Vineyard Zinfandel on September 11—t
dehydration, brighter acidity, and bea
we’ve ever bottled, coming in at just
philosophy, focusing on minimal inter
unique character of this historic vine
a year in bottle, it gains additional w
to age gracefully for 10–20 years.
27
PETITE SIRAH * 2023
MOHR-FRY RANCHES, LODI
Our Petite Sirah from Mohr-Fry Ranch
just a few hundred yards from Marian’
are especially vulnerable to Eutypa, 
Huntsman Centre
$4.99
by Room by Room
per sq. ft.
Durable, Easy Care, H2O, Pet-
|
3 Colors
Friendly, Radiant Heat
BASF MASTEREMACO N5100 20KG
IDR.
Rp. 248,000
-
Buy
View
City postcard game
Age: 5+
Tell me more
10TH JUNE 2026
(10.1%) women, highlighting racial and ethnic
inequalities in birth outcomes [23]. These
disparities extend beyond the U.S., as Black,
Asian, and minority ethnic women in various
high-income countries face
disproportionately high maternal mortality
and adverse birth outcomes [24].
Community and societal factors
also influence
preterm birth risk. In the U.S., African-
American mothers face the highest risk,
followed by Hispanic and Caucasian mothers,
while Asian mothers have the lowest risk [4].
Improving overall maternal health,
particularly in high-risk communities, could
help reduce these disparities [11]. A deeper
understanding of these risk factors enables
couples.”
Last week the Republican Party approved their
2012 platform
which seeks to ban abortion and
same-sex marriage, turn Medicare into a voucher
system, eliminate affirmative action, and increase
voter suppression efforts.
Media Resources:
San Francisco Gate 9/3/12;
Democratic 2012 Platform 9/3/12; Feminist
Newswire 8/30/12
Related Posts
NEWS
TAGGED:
---------------
Copy out the text of all the records above, substituting "Sources" for "Media Resources" and leaving everything else unchanged.

Vineyard Zinfandel on September 11—t
dehydration, brighter acidity, and bea
we’ve ever bottled, coming in at just
philosophy, focusing on minimal inter
unique character of this historic vine
a year in bottle, it gains additional w
to age gracefully for 10–20 years.
27
PETITE SIRAH * 2023
MOHR-FRY RANCHES, LODI
Our Petite Sirah from Mohr-Fry Ranch
just a few hundred yards from Marian’
are especially vulnerable to Eutypa, 
Huntsman Centre
$4.99
by Room by Room
per sq. ft.
Durable, Easy Care, H2O, Pet-
|
3 Colors
Friendly, Radiant Heat
BASF MASTEREMACO N5100 20KG
IDR.
Rp. 248,000
-
Buy
View
City postcard game
Age: 5+
Tell me more
10TH JUNE 2026
(10.1%) women, highlighting racial and ethnic
inequalities in birth outcomes [23]. These
disparities extend beyond the U.S., as Black,
Asian, and minority ethnic women in various
high-income countries face
disproportionately high maternal mortality
and adverse birth outcomes [24].
Community and societal factors
also influence
preterm birth risk. In the U.S., African-
American mothers face the highest risk,
followed by Hispanic and Caucasian mothers,
while Asian mothers have the lowest risk [4].
Improving overall maternal health,
particularly in high-risk communities, could
help reduce these disparities [11]. A deeper
understanding of these risk factors enables
couples.”
Last week the Republican Party approved their
2012 platform
which seeks to ban abortion and
same-sex marriage, turn Medicare into a voucher
system, eliminate affirmative action, and increase
voter suppression efforts.
Sources:
San Francisco Gate 9/3/12;
Democratic 2012 Platform 9/3/12; Feminist
Newswire 8/30/12
Related Posts
NEWS
TAGGED:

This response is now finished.